Sunday, September 26, 2010

Our Tragic Universe, Scarlett Thomas

From the author of the brilliant, physics-inspired sci-fi-ish novel The End of Mr Y comes Our Tragic Universe. Looking at it one way, not a lot happens in this book. But if you look at it at a certain angle a whole mess of ideas (some unfinished and others half-realised) come spilling out. The protagonist, Meg, is struggling to write her ‘proper’ novel – instead distracted by the formulaic genre novels she churns out to pay for her rather meagre existence, which amounts to a damp flat in Devon with her unemployed (and quite frankly rather whingy) boyfriend Christopher and her dog B (who is very intelligent) and a cast of brilliantly curious characters (including a mysterious Beast). Lit up in lights, screaming at her for attention is the uncomfortable (but pleasurable) truth about the kiss Meg shared with the handsome, older, curator of the local museum (and how she mostly wishes it would happen again). Thomas leads us down one-way streets, to dead ends, leaves one three-page, involved philosophical musing to head off down another.
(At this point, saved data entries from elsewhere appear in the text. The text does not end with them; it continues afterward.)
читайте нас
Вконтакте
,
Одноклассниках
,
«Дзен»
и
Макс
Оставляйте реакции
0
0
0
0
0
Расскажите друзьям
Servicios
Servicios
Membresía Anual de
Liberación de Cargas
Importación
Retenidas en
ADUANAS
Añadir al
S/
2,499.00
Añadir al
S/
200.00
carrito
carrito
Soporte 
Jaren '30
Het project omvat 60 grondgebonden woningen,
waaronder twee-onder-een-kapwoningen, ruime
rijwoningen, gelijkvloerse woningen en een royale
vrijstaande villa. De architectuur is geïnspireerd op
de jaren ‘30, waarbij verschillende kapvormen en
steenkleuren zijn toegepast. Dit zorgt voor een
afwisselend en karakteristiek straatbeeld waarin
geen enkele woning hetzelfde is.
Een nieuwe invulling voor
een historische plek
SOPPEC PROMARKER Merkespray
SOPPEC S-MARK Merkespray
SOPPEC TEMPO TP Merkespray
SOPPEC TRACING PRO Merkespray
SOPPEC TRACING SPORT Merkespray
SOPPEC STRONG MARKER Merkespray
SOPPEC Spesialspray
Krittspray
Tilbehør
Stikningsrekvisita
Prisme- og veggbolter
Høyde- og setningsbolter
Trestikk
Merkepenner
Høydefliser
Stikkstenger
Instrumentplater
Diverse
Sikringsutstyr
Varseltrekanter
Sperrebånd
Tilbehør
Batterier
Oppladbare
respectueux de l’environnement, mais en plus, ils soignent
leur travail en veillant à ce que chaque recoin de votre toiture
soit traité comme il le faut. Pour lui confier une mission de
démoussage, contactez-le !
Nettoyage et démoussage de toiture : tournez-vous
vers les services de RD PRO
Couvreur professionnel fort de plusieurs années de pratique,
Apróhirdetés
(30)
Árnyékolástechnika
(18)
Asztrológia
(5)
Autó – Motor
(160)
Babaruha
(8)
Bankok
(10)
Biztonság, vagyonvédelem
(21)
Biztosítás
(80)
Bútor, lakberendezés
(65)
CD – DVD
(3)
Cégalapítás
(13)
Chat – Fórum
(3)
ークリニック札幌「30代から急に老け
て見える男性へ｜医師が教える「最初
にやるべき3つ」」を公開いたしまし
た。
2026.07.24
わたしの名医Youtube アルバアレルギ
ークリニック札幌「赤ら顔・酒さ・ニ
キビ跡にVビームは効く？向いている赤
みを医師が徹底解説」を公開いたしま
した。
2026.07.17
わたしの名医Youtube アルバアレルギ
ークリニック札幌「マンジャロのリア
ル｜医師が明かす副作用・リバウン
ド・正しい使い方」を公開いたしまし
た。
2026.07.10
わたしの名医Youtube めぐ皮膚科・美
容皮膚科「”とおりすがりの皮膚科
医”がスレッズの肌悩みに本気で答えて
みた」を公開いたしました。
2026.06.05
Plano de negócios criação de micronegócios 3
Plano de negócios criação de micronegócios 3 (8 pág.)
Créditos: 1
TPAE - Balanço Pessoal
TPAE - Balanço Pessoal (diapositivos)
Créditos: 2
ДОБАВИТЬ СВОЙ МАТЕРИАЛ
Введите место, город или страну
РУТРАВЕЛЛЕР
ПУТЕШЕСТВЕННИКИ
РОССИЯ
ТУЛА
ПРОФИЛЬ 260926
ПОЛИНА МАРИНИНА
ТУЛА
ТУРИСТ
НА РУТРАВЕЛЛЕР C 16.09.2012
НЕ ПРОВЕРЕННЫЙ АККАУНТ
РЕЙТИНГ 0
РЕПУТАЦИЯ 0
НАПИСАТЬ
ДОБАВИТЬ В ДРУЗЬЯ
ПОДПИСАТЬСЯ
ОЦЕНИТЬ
She explores the mechanics and methods of writing – the ‘storyless story’, the death of the author, metafiction – as well as philosophy, Zen Buddhism, poltergeists, magic, ships in bottles, fame and whether or not we’re actually all living in some kind of fictional Second World without ever knowing it.

What happens in Our Tragic Universe is what happens after Meg reads a book she thinks she’s supposed to review and it turns out hadn’t ever sent it to her to review in the first place.